De las leyendas que se cuentan allá, en el mundo de Däsderf, está una
que es la base de su antigua Orden: la de las Dos Estrellas, el Däsderf IV (a
pesar del numeral, el original) y la princesa Elwïng I, del Castillo Dorado. He
visto los pergaminos originales de esta historia, con sus setecientos años de
antigüedad, con su rima, ritmo y métrica perfectos; su canción en esa lengua
tan ajena y tan bella.

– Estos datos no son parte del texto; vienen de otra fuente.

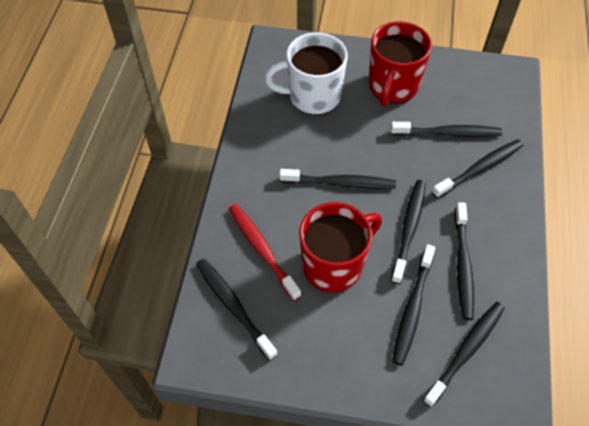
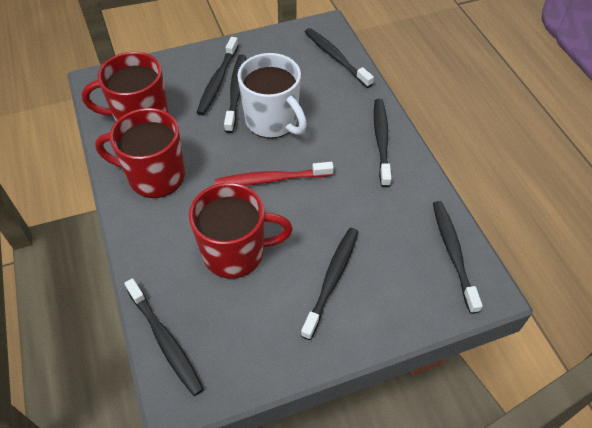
black toothbrush: 8 -> 7
red mug: 2 -> 3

No diré mucho, por no ser este el momento de aquella
bella historia, pero esas Estrellas todavía brillan en los cielos del Reino de
Ainstrevel. En ellas vive la esencia de dos amantes que moran muy juntos en los
cielos.
Este Däsderf, el VI, más imperfecto que sus antecesores, visitó ha no mucho los
campos, las montañas, los ríos, el mar apacible de aquellas tierras y mundos
que cuentan historias en cada árbol, en cada roca, en cada silencio, en cada
rumor de los bosques y de su elegante gente. Creo que quería olvidarse de su
mundo, el real, el gris. Ese mundo donde mirar al horizonte es mirar un nombre
lejano, perdido entre la ciudad contaminada, pero pulcro por su sola
existencia.
No lo logró. Ni las canciones en el carnaval de Elwinger, ni la puesta
del sol frente al Templo de los Cuatro Sabios, ni la última bandera negra en la Montaña Blanca , ni la fortaleza
en el Puerto Fásdevul, tampoco la
Cueva donde, se dice, en la Revolución de Segregur,
Däsderf IV y Elwïng I escribieron un mensaje para los siglos venideros; nada
le quitó la espina, nadie le iluminó la cara.
Regresó.
Al aterrizar, fijando la vista a ese punto del horizonte, un pequeño
resplandor le saludaba. Una Estrella renacía. Una Luz inflamaba, se curaba. Era
una invitación a casa, no para él, sino para la Estrella. Renacía ,
creo, cual fénix. Esa Luz que Däsderf ama, alzaba el rostro el cielo. Sonreía. Se
alzaba, ascendía. Una Estrella, una sola. Aquí.